なお、平成23年・24年受験生の場合、「子どもの保健」は、発達心理学・精神保健・小児保健の3科目に合格していなければ免除が受けられません。

補足 保育士試験合格率

(※全科目免除者除く)
平成27年度(全国) 受験者総数・46,487人 合格者・10,578人 合格率・22.8%
平成27年度(地域限定) 受験者総数・10,814人 合格者・2,384人 合格率・22.0%
http://www.mhlw.go.jp/kouseiroudoushou/shikaku_shiken/hoikushi/dl/ichiran.pdf

平成26年度 受験者総数・55,137人 合格者・9,894人 合格率・19.3%
平成25年度 受験者総数・51,055人 合格者・8,905人 合格率・17.4%
平成24年度 受験者総数・52,257人 合格者・9,726人 合格率・18.6%
平成23年度 受験者総数・49,307人 合格者・6,957人 合格率・14.1%
平成22年度 受験者総数・46,820人 合格者・5,324人 合格率・11.4%(※管理人受験回)
平成21年度 受験者総数・41,163人 合格者・5,204人 合格率・12.6%
平成20年度 受験者総数・37,744人 合格者・3,989人 合格率・10.6%

※一部科目合格・一発合格率・実技試験合格率等は公表されていません。

実技試験の合格率は公表されていないので正確なところはわかりませんが、
キャリアステーション保育士講座の受講生合格率を見ると、例年95%以上とのこと。まぁ落とすための試験ではありません。(自分みたいにただノーミスなだけの淡々とした言語でも合格点をとらせてもらえましたし…)

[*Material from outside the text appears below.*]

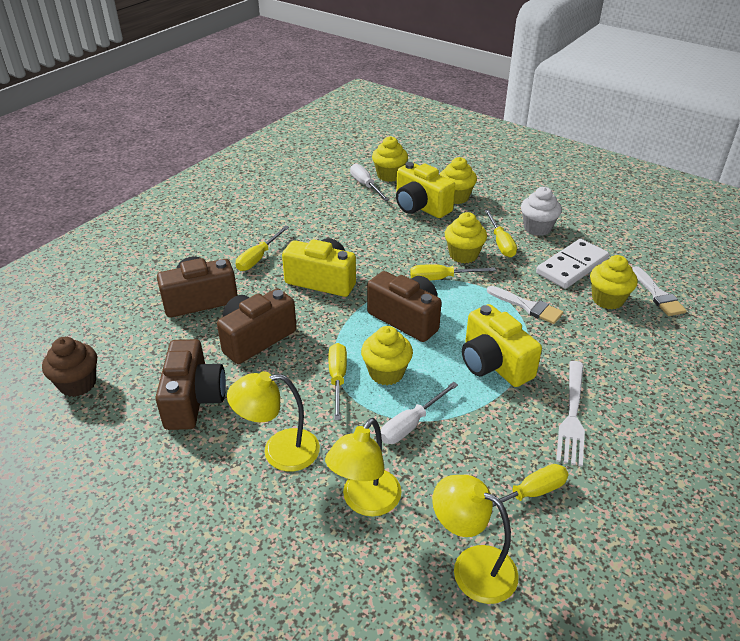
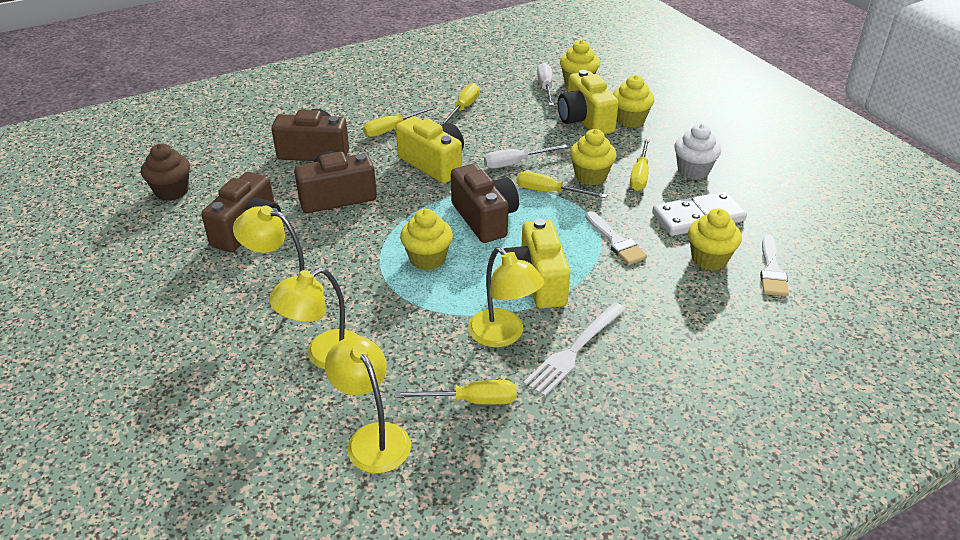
camera: 25 degrees right, 0 degrees up
(338, 379) = (380, 251): yellow screwdriver -> yellow screwdriver (463, 108)
(411, 424) = (414, 308): white screwdriver -> white screwdriver (515, 163)
(506, 422) = (503, 335): none -> yellow lamp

ただ、エンゼルカレッジ掲示板やmixiコミュニティを見ると、不合格体験談が結構目につくというか、2科目のうち片方の科目を落としている人が少なくないようにも感じます。
(勿論合格者の方がずっと多いのですが)
あくまで私見ですが、講座等を利用しない独学者の実技試験合格率は8割程度なのかなと思います。

H26.4追記:「保育士試験は独学でも合格できますか?」という記事を書きました。

H28.1追記:平成27年度より、保育士不足をうけて年2回試験(一部都道府県除く)実施となったことから、受験のチャンスは3回から6回に増えました。
合格率も、10%前半~20%超と上昇し、数年前に比べて難易度は下がったようにも見受けられますが、一部の科目が難しい(点数がとりづらい)ということ・合格基準は変わっていないので、油断は禁物です。

コメント

  1. メリー より:

    とてもわかりやすく参考になる記事でした!ありがとうございました!

  2. miwa より:

    >メリーさん
    ありがとうございます。これから保育士試験を受けられるのでしょうか?是非合格できるよう、頑張ってください。

  3. 匿名 より:

    Uキャンの資格取得講座で、何度も6割取れば良い!との勧誘に負け 遂講座を受講中ですが正直 騙された! 感が強いです・・・。実際 凄い量だし働きながらどうやって時間を作るのか と質問したら「朝10分 職場での昼休憩に10分 寝る前の何分か」を細かく勉強せよ との答えが返り そんな事で本当に合格するのか?とずっと思っていました。なんか納得しました。

    • miwa@管理人miwa@管理人 より:

      「6割を取ればよい!」というのは間違ってないんですよ。
      ただ、「全科目」6割なんですよね。ここが意外と落とし穴なのかなと思うのですよ。
      ユーキャンの資格取得講座を受講しておられるようですが、実際の過去問題は見ていますか?
      おそらくユーキャンの教材にある問題集は精選系問題集(重要論点に絞ったもの)だと思うので、保養協のHP
      (http://www.hoyokyo.or.jp/exam/pasttest/ )
      で6~7年分の問題の全容を確認しておくといいでしょう。
      ここで出題されたキーワードをチェックして、ユーキャンの教材でそこを中心に読んでみる、と効果的ですよ。